▶ _TASKS FOR THIS EXERCISE_:
#1 From the text on illicit massage businesses, copy out the passage starting with "The businesses, operating" and going on through "other legitimate operations.".
#2 In the text on illicit massage businesses, what do such businesses often obtain to blend in with legitimate operations?

▶ _STUDY TEXT_:
_ _ _ _

In light of the recent closure of four illicit massage businesses in Madison, Huntsville, and Decatur, I wanted to dive into this subject just a bit deeper. AL.COM recently published a great article about how to identify illicit massage businesses. Here it is:
Alabama’s attorney general recently announced the closure of four North Alabama massage parlors in the first civil action under a new provision of the state’s human trafficking law.
The businesses, operating in Huntsville as Health Massage and Massage Foot Care, and in Madison and Decatur as Massage Foot Care, were allegedly fronts for human-trafficking enterprises. According to AG Steve Marshall’s office, workers at the massage parlors were forced to work “incredibly long hours during which at least some of them were expected to engage in sex acts” with customers. Workers seemed to have little freedom of movement and were kept in houses owned by the business owners where they were “left to eat and sleep in terrible conditions,” the AG noted.
The shutdowns raises awareness of human trafficking enterprises – especially those linked to massage parlors.
According to PolarProject.org, a group dedicated to stopping human trafficking, illicit massage businesses often obtain legally required permits in an effort to blend in with other legitimate operations.

_ _ _ _

[Saved data entries]
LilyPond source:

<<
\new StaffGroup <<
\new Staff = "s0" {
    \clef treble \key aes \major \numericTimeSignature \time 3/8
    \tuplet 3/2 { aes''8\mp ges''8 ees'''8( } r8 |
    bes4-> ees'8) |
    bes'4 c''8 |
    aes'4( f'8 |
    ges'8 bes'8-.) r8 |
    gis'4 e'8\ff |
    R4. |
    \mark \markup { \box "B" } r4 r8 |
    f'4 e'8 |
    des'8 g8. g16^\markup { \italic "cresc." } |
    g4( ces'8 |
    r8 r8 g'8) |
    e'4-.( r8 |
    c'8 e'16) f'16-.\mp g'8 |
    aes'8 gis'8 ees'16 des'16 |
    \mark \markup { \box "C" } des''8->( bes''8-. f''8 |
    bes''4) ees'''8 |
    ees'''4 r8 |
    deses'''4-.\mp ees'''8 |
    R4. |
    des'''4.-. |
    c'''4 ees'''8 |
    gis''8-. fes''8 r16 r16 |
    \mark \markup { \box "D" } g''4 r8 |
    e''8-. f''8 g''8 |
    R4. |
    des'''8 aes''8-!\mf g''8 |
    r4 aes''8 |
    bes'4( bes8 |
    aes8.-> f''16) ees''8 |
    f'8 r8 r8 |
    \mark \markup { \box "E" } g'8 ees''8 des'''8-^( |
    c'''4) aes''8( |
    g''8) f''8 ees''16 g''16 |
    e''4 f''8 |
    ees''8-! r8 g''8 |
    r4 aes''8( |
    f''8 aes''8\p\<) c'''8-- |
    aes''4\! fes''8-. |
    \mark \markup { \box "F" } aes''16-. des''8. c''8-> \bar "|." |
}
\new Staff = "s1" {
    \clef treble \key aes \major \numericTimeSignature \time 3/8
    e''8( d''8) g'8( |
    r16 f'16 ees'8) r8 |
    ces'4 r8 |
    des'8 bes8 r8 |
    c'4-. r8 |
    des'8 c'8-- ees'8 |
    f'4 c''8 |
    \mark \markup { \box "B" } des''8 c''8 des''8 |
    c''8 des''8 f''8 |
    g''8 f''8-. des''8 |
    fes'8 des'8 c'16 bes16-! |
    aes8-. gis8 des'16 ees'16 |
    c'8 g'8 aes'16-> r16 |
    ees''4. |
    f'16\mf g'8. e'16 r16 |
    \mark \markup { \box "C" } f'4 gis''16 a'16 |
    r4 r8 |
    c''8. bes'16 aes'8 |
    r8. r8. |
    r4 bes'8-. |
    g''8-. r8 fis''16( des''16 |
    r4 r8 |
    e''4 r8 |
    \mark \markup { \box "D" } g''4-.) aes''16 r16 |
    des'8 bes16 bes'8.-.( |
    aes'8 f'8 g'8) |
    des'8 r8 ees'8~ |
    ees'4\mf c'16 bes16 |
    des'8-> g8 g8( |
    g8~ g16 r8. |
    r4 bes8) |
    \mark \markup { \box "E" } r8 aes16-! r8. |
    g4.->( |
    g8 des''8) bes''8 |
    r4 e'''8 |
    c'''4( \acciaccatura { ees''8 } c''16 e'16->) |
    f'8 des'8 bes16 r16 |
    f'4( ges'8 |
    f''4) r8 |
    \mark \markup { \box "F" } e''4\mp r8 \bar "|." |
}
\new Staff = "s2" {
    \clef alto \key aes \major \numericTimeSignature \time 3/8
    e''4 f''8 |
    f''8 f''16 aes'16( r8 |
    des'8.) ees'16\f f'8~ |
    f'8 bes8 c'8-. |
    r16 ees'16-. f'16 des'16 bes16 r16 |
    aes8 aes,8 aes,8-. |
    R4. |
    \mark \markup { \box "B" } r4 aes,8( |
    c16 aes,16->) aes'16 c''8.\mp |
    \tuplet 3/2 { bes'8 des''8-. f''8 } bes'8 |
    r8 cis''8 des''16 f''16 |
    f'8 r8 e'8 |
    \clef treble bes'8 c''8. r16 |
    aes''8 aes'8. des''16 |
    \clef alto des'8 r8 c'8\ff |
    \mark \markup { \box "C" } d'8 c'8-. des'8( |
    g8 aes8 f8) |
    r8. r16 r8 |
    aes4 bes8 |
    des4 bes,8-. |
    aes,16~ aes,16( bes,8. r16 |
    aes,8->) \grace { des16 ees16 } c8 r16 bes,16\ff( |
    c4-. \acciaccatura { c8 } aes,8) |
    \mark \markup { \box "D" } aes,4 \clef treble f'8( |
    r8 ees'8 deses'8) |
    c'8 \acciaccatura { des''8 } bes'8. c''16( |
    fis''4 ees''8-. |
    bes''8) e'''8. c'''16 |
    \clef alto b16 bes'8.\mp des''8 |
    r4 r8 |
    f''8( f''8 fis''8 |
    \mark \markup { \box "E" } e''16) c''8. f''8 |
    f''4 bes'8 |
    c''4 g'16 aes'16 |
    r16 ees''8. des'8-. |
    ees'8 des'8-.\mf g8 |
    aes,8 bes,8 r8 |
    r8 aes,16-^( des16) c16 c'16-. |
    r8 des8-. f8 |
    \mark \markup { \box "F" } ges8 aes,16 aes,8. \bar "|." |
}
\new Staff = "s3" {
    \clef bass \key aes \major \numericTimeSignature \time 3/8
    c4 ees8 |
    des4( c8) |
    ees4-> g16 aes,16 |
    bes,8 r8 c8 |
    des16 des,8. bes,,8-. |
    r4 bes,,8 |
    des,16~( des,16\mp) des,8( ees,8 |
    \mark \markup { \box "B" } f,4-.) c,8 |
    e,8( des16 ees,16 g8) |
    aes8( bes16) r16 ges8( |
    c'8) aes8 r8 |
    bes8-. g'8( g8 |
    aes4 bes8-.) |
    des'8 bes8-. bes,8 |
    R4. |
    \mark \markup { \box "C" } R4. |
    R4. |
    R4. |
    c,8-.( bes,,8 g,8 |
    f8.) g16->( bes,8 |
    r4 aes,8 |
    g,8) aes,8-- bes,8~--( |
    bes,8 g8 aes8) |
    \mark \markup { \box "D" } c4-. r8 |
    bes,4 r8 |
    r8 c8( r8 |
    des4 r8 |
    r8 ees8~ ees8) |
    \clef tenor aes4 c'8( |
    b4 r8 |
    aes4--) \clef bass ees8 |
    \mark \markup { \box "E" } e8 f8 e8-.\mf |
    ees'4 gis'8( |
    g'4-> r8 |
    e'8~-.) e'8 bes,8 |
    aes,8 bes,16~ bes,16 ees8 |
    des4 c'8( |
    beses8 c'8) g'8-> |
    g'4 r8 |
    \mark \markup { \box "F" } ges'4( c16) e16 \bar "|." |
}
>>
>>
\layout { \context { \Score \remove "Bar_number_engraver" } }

_ _ _ _

▶ _TASK-BY-TASK RESULTS_:
#1
The businesses, operating in Huntsville as Health Massage and Massage Foot Care, and in Madison and Decatur as Massage Foot Care, were allegedly fronts for human-trafficking enterprises. According to AG Steve Marshall’s office, workers at the massage parlors were forced to work “incredibly long hours during which at least some of them were expected to engage in sex acts” with customers. Workers seemed to have little freedom of movement and were kept in houses owned by the business owners where they were “left to eat and sleep in terrible conditions,” the AG noted.
The shutdowns raises awareness of human trafficking enterprises – especially those linked to massage parlors.
According to PolarProject.org, a group dedicated to stopping human trafficking, illicit massage businesses often obtain legally required permits in an effort to blend in with other legitimate operations.

#2 Legally required permits.